I loved the geometry of Mariner’s Compass blocks and had played with paper foundation piecing to accomplish a block or two of that type.

This quilt finished at 22″ x 25″.

I wanted to create an oval ring of flying geese around a tree of life motif. I had a tree pattern I liked, enlarged it to a nice wall hanging size, then made the oval to fit it. I did not have an oval the right size – this was before Cindy Needham created her marvelous templates, so I drew the concentric ovals on freezer paper by using two thumbtacks and a string. I drew in the flying geese as well, and it was to the sewing machine.

I loved (and still love) Fossil Fern fabrics. I had bought a couple of sets of the complete range of colors in 3″ squares, so I arranged lighter ones to fit in the sky portion and darker ones in the earth portion of my landscape.

The tree is a batik fabric fused to the background. At this early stage of my machine quilting life, I only knew how to stipple. So that’s the quilting done with invisible thread, I think.
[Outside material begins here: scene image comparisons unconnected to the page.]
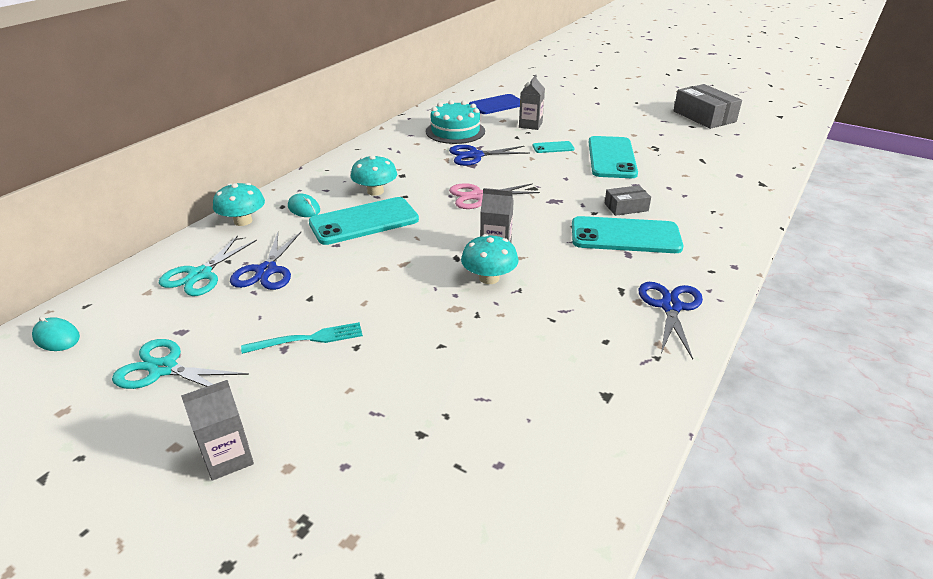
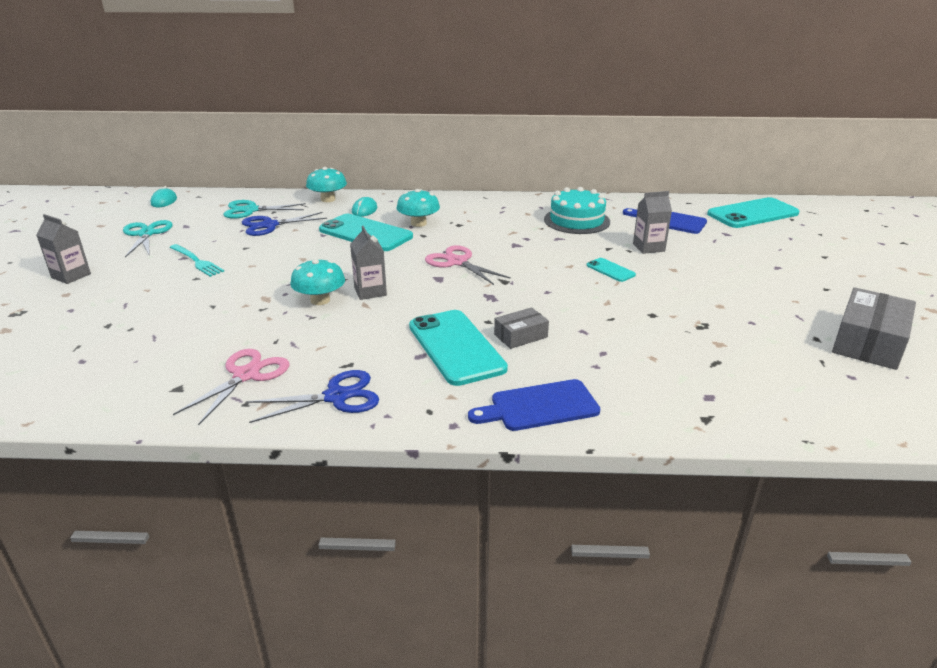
camera: 60 degrees right, 5 degrees down
(475, 155) = (537, 241): blue scissors -> none
(607, 348) = (246, 375): none -> pink scissors
(611, 158) = (632, 305): turquoise phone -> turquoise phone (752, 214)
(626, 207) = (520, 336): grey box -> grey box turned 75 degrees counterclockwise
(725, 228) = (539, 406): none -> blue cutting board

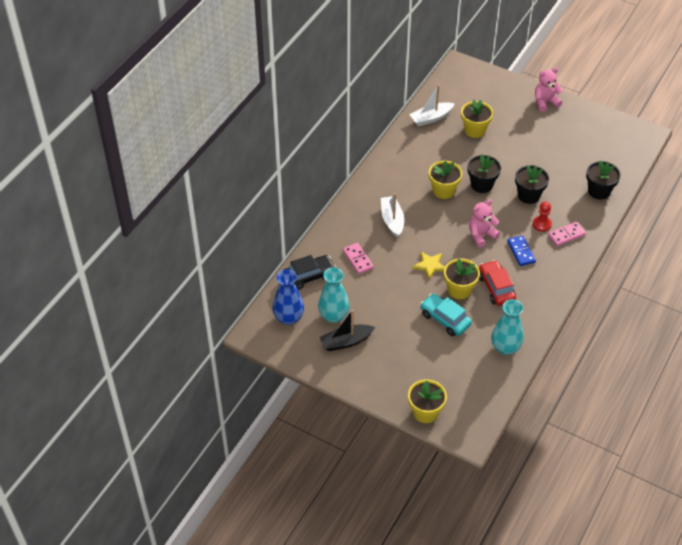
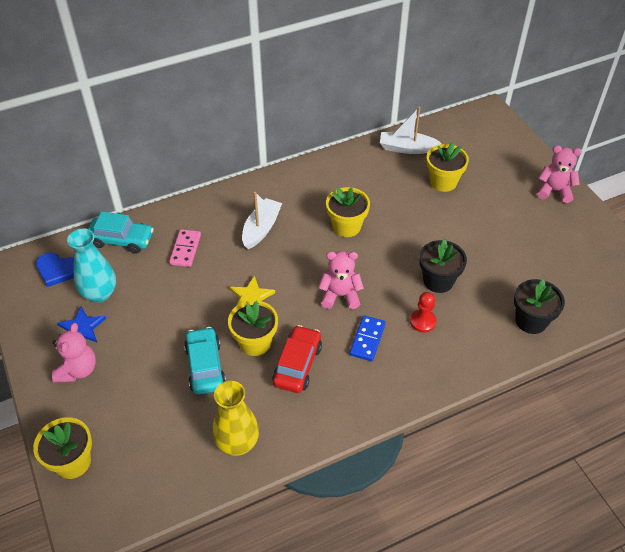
camera: 35 degrees right, 0 degrees up
(288, 318) = (57, 270): blue vase -> blue heart
(309, 276) = (121, 240): black car -> turquoise car
(346, 342) = (82, 328): black boat -> blue star
(371, 365) = (78, 370): none -> pink teddy bear
(481, 185) = (394, 242): black flower pot -> none
(505, 347) = (237, 443): turquoise vase -> yellow vase
(566, 235) = (441, 350): pink domino -> none

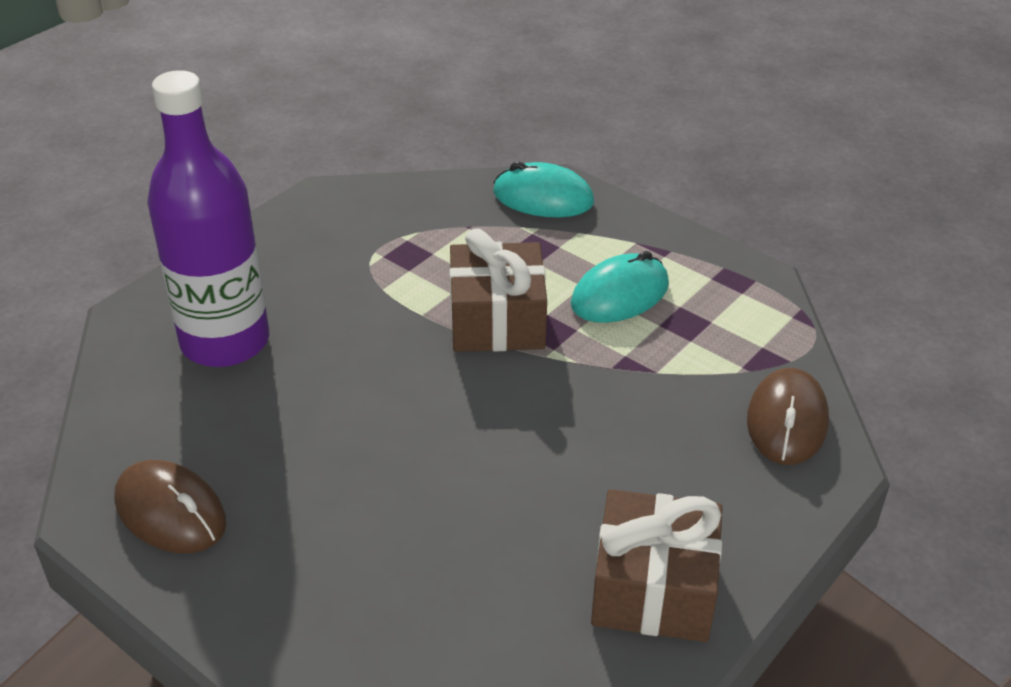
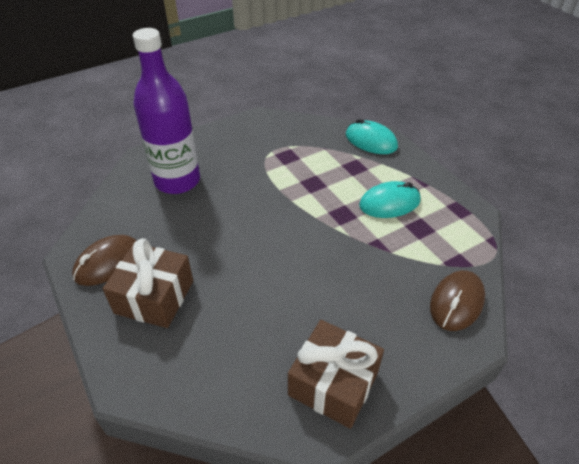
camera: 20 degrees right, 5 degrees up
(170, 512) = (107, 262): brown mouse -> brown mouse turned 75 degrees clockwise
(497, 320) = (316, 202): brown gift -> brown gift (154, 297)

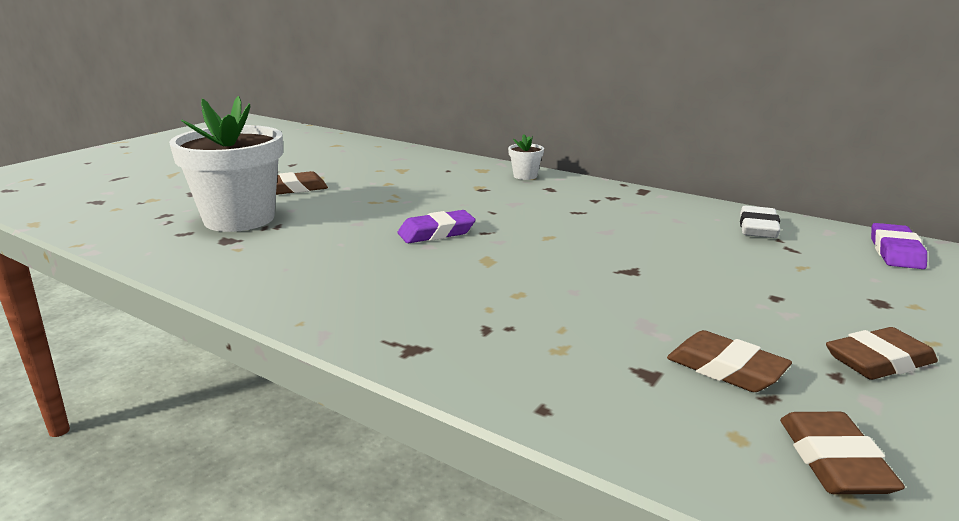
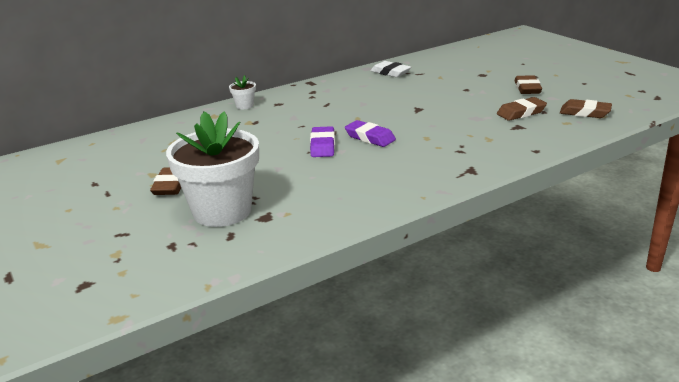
camera: 65 degrees left, 5 degrees up
(895, 252) = (439, 58): purple eraser -> purple eraser (370, 137)

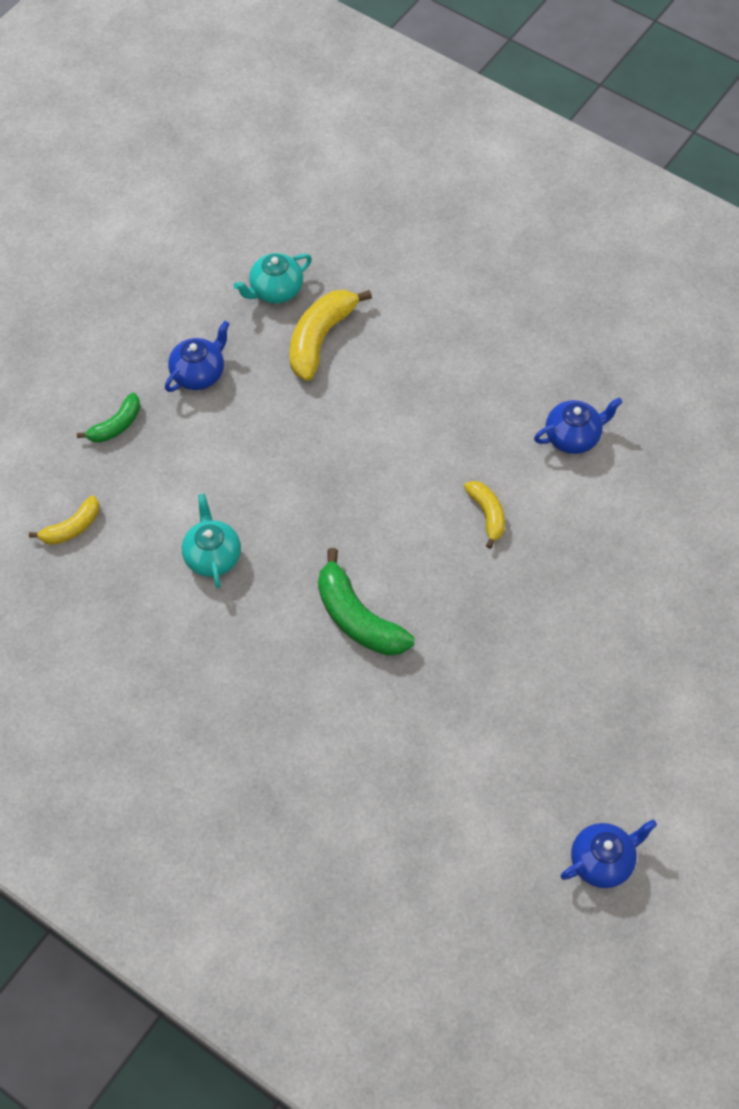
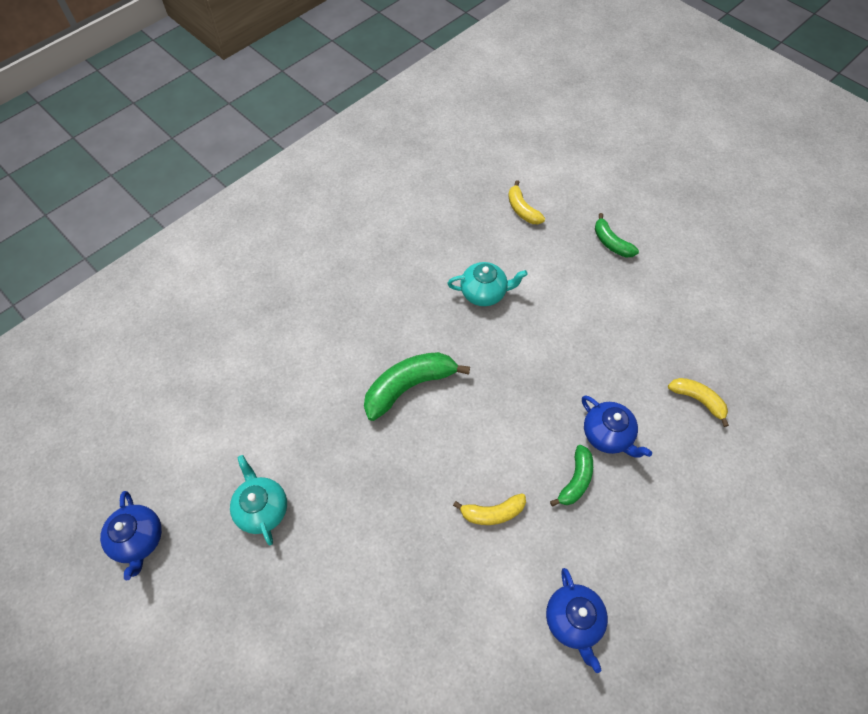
camera: 100 degrees right, 0 degrees up
(199, 373) = (660, 302): blue teapot -> blue teapot (607, 435)
(275, 290) = (752, 371): turquoise teapot -> turquoise teapot (262, 509)
(320, 339) = (697, 400): yellow banana -> yellow banana, size x0.59
(435, 443) = (575, 480): none -> green banana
The guild’s current challenge topic is Something Feathered. I’ve already made three possible entries and I have another one brewing…they are to be shared in a couple of weeks since we couldn’t meet in November 2020…so I still have time to make another, right?

Oh, and our picnic destination was Dowdell’s Knob where FDR often visited when he visited the Little White House near Warm Springs. Here you see he is holding Endless Migration. Another quilt’s visit to this spot is documented here.

Indian Springs

On a sunny day in February, we loaded up cameras and quilts and headed out on a ride-about.  

We drove to Indian Springs State Park, where Jim and I can both travel down memory lane way back to our childhoods.  Our personal histories are not quite as old as the park – established in 1927, it is the oldest state park in Georgia.

Jim and his Dad enjoyed the swings at Indian Springs around 1950.

My sister went to college near this park and my parents and I would visit and take her there for a picnic.  Jim and his family went there for visits, too. It’s possible that our mothers carried quilts to Indian Springs, too.  Their purpose would not be to photograph the quilts, but to sit on them on the ground.

On this day, we hung quilts in trees, draped them on benches and railings, hung them on gates.  I think the stone walls, lovely trees, and big rocks are a nice backdrop for textiles of all sizes.

The largest quilt we carried was Seventy and Still Wearing Jeans, a quilt I made for Jim’s birthday a couple of years ago.  We posed it on fences, stone walls, and on a really big old stump. Details about this quilt are here.

Smaller quilts, like Dots and Vines, were at home on smaller perches.

The quilts with those vibrant hand-dyed solid fabrics are most photogenic, I think.

The story of the wool schoolhouses and the small log cabin quilts will be detailed in upcoming blog posts.